PARIS: Le Premier ministre Sébastien Lecornu, en déplacement dans une ferme de l'Eure-et-Loir, a souhaité vendredi que la restauration collective dépendant de l'Etat se fournisse exclusivement en produits agricoles et alimentaires venus de l'Union européenne.

"Il est impensable que pour l'ensemble des marchés publics à venir, il y ait des matières premières agricoles, alimentaires qui viennent d'en dehors de l'Union européenne", a-t-il dit à la presse.

Sur quelque 900 millions à un milliard d'euros de commandes de cantines de l'Etat (armées, universités, etc.), "j'ai demandé aux différents services combien allait en dehors de l'Union européenne et combien reste en France, et on n'a toujours pas la réponse", a-t-il admis.

"Cela va nous amener à reprendre complètement en main la commande publique, à devoir aussi récompenser ou punir les acheteurs publics en fonction de ces objectifs" et "nous l'inscrirons (...) dans les lois à venir de décentralisation comme la loi agricole que nous préparons", a-t-il ajouté.

Les agriculteurs, et notamment les éleveurs, largement mobilisés contre le traité commercial UE-Mercosur, accusent régulièrement la puissance publique, qui sous-traite parfois sa restauration collective, de ne pas respecter les quotas de produits locaux ou biologiques figurant dans ses engagements voire dans la loi.
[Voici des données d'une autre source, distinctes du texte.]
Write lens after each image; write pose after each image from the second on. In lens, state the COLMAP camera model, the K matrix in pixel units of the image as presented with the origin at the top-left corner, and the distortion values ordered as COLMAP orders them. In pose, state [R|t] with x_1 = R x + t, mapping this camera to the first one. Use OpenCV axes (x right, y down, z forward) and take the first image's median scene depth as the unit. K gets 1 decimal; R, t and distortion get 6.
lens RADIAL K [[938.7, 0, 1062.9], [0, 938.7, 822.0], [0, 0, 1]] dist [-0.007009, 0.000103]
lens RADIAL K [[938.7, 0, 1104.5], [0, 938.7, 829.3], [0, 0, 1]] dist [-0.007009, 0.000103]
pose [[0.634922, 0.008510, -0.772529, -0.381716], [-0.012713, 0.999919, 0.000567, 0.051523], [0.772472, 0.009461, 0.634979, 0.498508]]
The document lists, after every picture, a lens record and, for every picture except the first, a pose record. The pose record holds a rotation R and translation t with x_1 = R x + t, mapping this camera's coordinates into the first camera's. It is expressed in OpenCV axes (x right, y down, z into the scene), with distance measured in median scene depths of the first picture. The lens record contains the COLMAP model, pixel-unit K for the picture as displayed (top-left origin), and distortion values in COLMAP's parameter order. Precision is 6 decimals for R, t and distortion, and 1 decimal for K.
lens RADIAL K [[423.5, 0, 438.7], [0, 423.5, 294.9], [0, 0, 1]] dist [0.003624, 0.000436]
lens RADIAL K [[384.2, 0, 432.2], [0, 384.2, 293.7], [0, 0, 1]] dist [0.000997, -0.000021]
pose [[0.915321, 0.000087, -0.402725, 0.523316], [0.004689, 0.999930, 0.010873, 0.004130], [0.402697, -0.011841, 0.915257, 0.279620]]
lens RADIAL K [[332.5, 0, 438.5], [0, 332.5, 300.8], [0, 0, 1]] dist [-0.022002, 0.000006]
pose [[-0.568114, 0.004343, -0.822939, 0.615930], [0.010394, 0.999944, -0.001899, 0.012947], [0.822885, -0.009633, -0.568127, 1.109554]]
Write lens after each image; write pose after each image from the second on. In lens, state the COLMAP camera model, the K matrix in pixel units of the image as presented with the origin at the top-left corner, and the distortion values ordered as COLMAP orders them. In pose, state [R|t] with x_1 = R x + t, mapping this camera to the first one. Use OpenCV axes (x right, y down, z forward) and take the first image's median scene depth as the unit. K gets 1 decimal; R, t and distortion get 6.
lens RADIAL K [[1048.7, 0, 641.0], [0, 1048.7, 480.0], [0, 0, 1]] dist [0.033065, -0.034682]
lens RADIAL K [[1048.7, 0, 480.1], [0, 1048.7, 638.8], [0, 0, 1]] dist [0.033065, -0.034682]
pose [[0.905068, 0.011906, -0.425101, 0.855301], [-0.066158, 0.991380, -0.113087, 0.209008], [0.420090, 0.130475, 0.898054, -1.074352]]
"Certains disent préférence nationale. Je pense que c'est une hérésie parce que la France est un grand pays d'exportation au sein de l'Union européenne", a précisé M. Lecornu vendredi.

"En revanche, plus personne ne peut comprendre dans le monde dans lequel nous vivons que l'argent du contribuable puisse permettre encore d'acheter de la nourriture qui en plus a un bilan carbone et climatique absolument épouvantable et qui vient du bout du monde".

Le chef du gouvernement a aussi exprimé son appui aux "contrats d'avenir", projet porté par le syndicat Jeunes agriculteurs (JA) et destiné à aider les exploitants à diversifier leur production face au réchauffement climatique, via une planification territoriale puis des contrats tripartites entre agriculteurs, pouvoirs publics et transformateurs.

"On est dans un moment dans lequel on n'a pas suffisamment tiré les conclusions du réchauffement climatique et de l'impact sur les productions", a estimé M. Lecornu.

Le Premier ministre qui, chaussé de bottes kaki, a visité une exploitation céréalière diversifiée dans la production d'amandes, n'a cependant pas abordé la mise en action ou le financement de tels "contrats".

Pierrick Horel, le président des JA, a salué "une prise de conscience collective, un engagement pris au plus haut niveau du gouvernement autour de ce sujet, cela pose les bonnes bases".

Les "transitions jusqu'à aujourd'hui se sont opérées de façon individuelle, sur des fonds propres, cela ne répond pas à l'enjeu des dérèglements climatiques. L'agriculteur seul ne peut supporter ces transitions", a-t-il dit à l'AFP, exprimant sa satisfaction "à quelques jours du lancement du Salon de l'agriculture", le 21 février.